◆ Given text
--*--

A baby dress, or a tiny kid sized polo shirt, placed on a hanger, with the bottom sewn shut works nicely as a clothespin bag as well. A good recycling project.


----------



## Murron (Oct 17, 2007)

*Dreamy* - I did happen to find a cloth drawstring bag, and can keep the bag tied up on the line without any problems. The other bag had an open top, hence our earlier issue! LOL.


----------



## mamastars (Feb 28, 2006)

I use an aporn. The kind waitresses wear. It is basicly one long pocket sewn down the middle to make two pockets, easy to make.


----------



## Charleen (May 12, 2002)

I have an old, small enamelware pot with a hoop handle. I use a double end snap-clip to hang this on the clothesline. Or I just leave it on the ground. When not in use, the kettle goes inside my clothes dryer where it's out of the way. 

Tip- be sure to take it OUT of the clothesdryer before throwing clothes inside and turning it on! Ask me how I know!


----------



## Woodpecker (Mar 8, 2007)

Murron said:


> *Dreamy* - I did happen to find a cloth drawstring bag, and can keep the bag tied up on the line without any problems. The other bag had an open top, hence our earlier issue! LOL.


 thats what im looking for ive seen many before but of course i dont when i need one.


----------



## Woodpecker (Mar 8, 2007)

Charleen said:


> I have an old, small enamelware pot with a hoop handle. I use a double end snap-clip to hang this on the clothesline. Or I just leave it on the ground. When not in use, the kettle goes inside my clothes dryer where it's out of the way.
> 
> Tip- be sure to take it OUT of the clothesdryer before throwing clothes inside and turning it on! Ask me how I know!


 i like that a pot or something would work great to ill have to look around. thanks for the idea


----------



## Kris in MI (May 30, 2002)

What I use is one of those smallish plastic tote boxes that is clear on the bottom, has a top that latches on and the top has a handle in the middle of it. I think it is a 2 quart size (holds over 100 clothespins, anyway.) Or, if you have a 1 gallon ice cream bucket, that works too, but my ice cream buckets wore out pretty fast so I splurged on a tote.

--*--

◆ Information
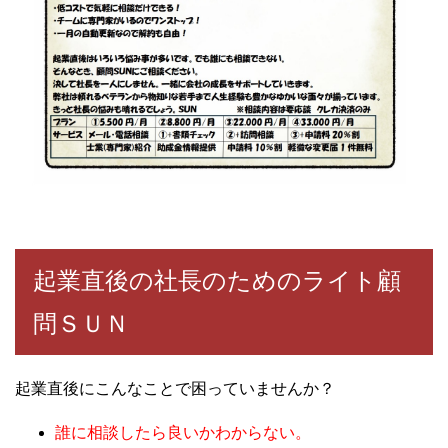
起業直後の社長のためのライト顧
問ＳＵＮ
起業直後にこんなことで困っていませんか？
誰に相談したら良いかわからない。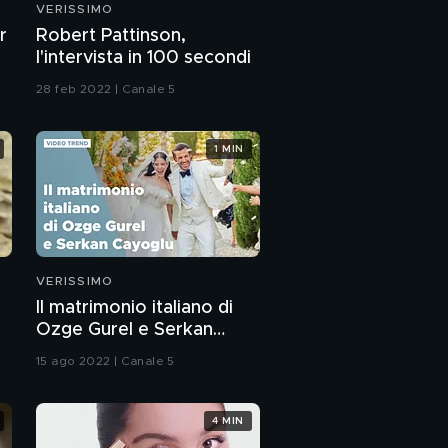
VERISSIMO
Carola: "La mia
r
Robert Pattinson,
esperienza ad Amici"
l'intervista in 100 secondi
28 feb 2022 | Canale 5
Carola: "Il mio rapporto
con Luigi"
1 MIN
Carola e Luigi ad
"Amici"
Carola: "Io e Luigi"
VERISSIMO
Il matrimonio italiano di
La danza di Carola a
Ozge Gurel e Serkan
Verissimo
Cayoglu
15 ago 2022 | Canale 5
Carolina Marconi: un
compleanno per
4 MIN
festeggiare la vita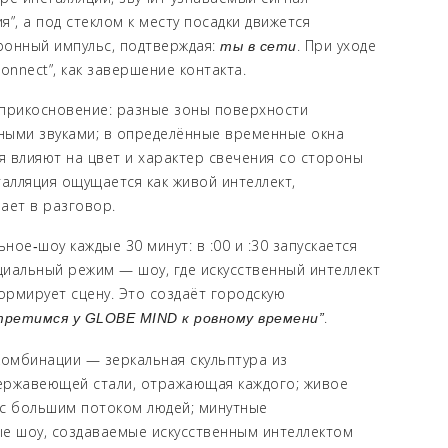
я”, а под стеклом к месту посадки движется
ронный импульс, подтверждая:
. При уходе
ты в сети
connect”, как завершение контакта.
 прикосновение: разные зоны поверхности
ными звуками; в определённые временные окна
 влияют на цвет и характер свечения со стороны
талляция ощущается как живой интеллект,
ает в разговор.
ное‑шоу каждые 30 минут: в :00 и :30 запускается
иальный режим — шоу, где искусственный интеллект
рмирует сцену. Это создаёт городскую
.
третимся у GLOBE MIND к ровному времени”
комбинации — зеркальная скульптура из
ержавеющей стали, отражающая каждого; живое
с большим потоком людей; минутные
е шоу, создаваемые искусственным интеллектом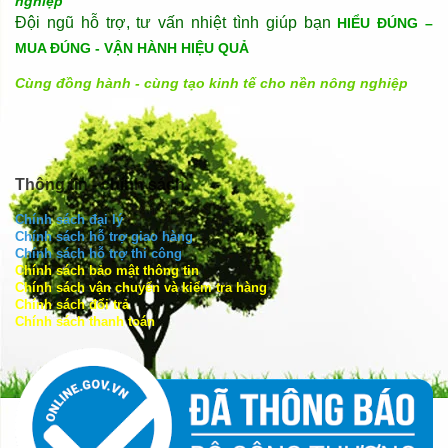
nghiệp
Đội ngũ hỗ trợ, tư vấn nhiệt tình giúp bạn
HIỂU ĐÚNG –
MUA ĐÚNG - VẬN HÀNH HIỆU QUẢ
Cùng đồng hành - cùng tạo kinh tế cho nền nông nghiệp
Thông tin - chính sách
Chính sách đại lý
Chính sách hỗ trợ giao hàng
Chính sách hỗ trợ thi công
Chính sách bảo mật thông tin
Chính sách vận chuyển và kiểm tra hàng
Chính sách đổi trả
Chính sách thanh toán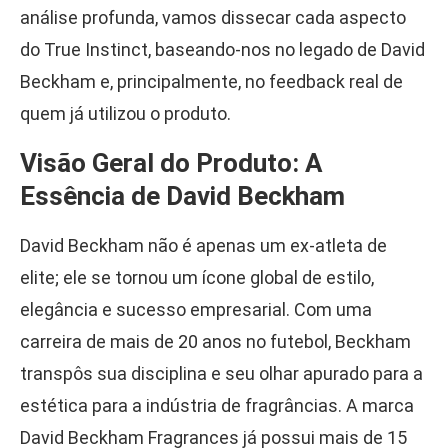
análise profunda, vamos dissecar cada aspecto
do True Instinct, baseando-nos no legado de David
Beckham e, principalmente, no feedback real de
quem já utilizou o produto.
Visão Geral do Produto: A
Essência de David Beckham
David Beckham não é apenas um ex-atleta de
elite; ele se tornou um ícone global de estilo,
elegância e sucesso empresarial. Com uma
carreira de mais de 20 anos no futebol, Beckham
transpôs sua disciplina e seu olhar apurado para a
estética para a indústria de fragrâncias. A marca
David Beckham Fragrances já possui mais de 15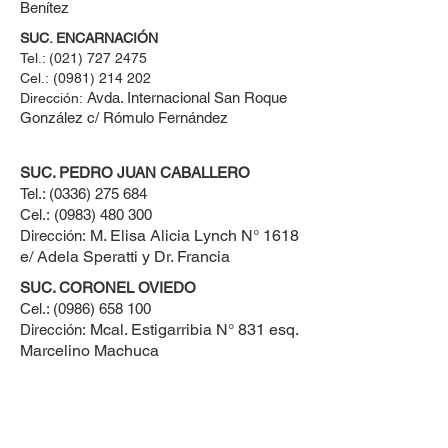
Benítez
SUC. ENCARNACIÓN
Tel.:
(021) 727 2475
Cel.:
(0981) 214 202
Avda. Internacional San Roque
Dirección:
González c/ Rómulo Fernández
SUC. PEDRO JUAN CABALLERO
Tel.:
(0336) 275 684
Cel.:
(0983) 480 300
M. Elisa Alicia Lynch N° 1618
Dirección:
e/ Adela Speratti y Dr. Francia
SUC. CORONEL OVIEDO
Cel.:
(0986) 658 100
Mcal. Estigarribia N° 831 esq.
Dirección:
Marcelino Machuca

--*--

◆ Exercises
[a] In the clothespin thread, what does Charleen use to hang her enamelware pot on the clothesline?
[b] Copy the part of the clothespin thread word for word, starting with "I use an aporn." and going on through "(May 12, 2002)".

◆ Solutions per task
[a] A double end snap-clip.

[b]
I use an aporn. The kind waitresses wear. It is basicly one long pocket sewn down the middle to make two pockets, easy to make.


----------



## Charleen (May 12, 2002)